The coefficient for tax is -30.70924254754727
The coefficient for  dl is 892.8862087487333


# R-Square 

# Question 7 - Evaluate the model 
Calculate the accuracy score for the above model.

In [32]:
regression_model_1.score(x_test, y_test)

0.2876056314158515

In [33]:
regression_model_1.score(x_train, y_train)

0.4657867429910155

# Question 8: Repeat the same Multi linear regression modelling by adding both Income and Highway features
Find R2 


In [23]:
X1 = df_new.drop(' consumption', axis='columns')
Y1 = df_new[[' consumption']]

In [28]:
x1_train, x1_test, y1_train, y1_test = train_test_split(X1, Y1, test_size=0.20, random_state=1)
regression_model_2 = LinearRegression()
regression_model_2.fit(x1_train, y1_train)
regression_model_2.score(x1_train, y1_train)

0.6407622941321002

In [31]:
regression_model_2.fit(x1_test, y1_test)
regression_model_2.score(x1_test, y1_test)

0.851493648026156

# Question 9: Print the coefficients of the multilinear regression model

In [29]:
for idx, col_name in enumerate(x1_train.columns):
    print("The coefficient for {} is {}".format(col_name, regression_model_2.coef_[0][idx]))
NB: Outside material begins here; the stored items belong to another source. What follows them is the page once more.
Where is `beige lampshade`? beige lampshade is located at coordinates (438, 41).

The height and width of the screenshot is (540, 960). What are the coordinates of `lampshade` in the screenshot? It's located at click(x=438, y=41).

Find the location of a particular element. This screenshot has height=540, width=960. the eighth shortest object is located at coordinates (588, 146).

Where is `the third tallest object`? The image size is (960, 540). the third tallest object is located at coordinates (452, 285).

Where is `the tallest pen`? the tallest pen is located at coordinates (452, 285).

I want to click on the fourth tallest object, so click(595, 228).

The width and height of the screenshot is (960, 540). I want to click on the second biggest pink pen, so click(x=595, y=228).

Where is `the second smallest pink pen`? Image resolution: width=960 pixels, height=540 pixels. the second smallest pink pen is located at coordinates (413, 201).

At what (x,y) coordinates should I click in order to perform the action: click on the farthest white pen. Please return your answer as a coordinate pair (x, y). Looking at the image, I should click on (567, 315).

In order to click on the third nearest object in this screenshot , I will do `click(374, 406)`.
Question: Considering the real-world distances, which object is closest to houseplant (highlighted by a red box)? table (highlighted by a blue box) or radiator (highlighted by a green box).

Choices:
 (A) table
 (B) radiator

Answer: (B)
The coefficient for tax is -39.411583621415424
The coefficient for  income is -0.06262814005687901
The coefficient for  highway is -0.0030219870395790096
The coefficient for  dl is 950.8827441430783


# Question 10 
In one or two sentences give reasoning on R-Square on the basis of above findings
Answer

In [None]:
# R-squared is always between 0 and 100%. 
# It indicates that the model explains all the variability of the response data around its mean.

In [None]:
# regression_model_1 explains 46.57% of the variability in consumption using tax and no of drivers.
# regression_model_2 explains 85.14% of the variability in consumption using tax, no of drivers, income and
# the number of miles of paved highway.
# With more data values the regression_model_2 indicates more variability of the response data around its mean.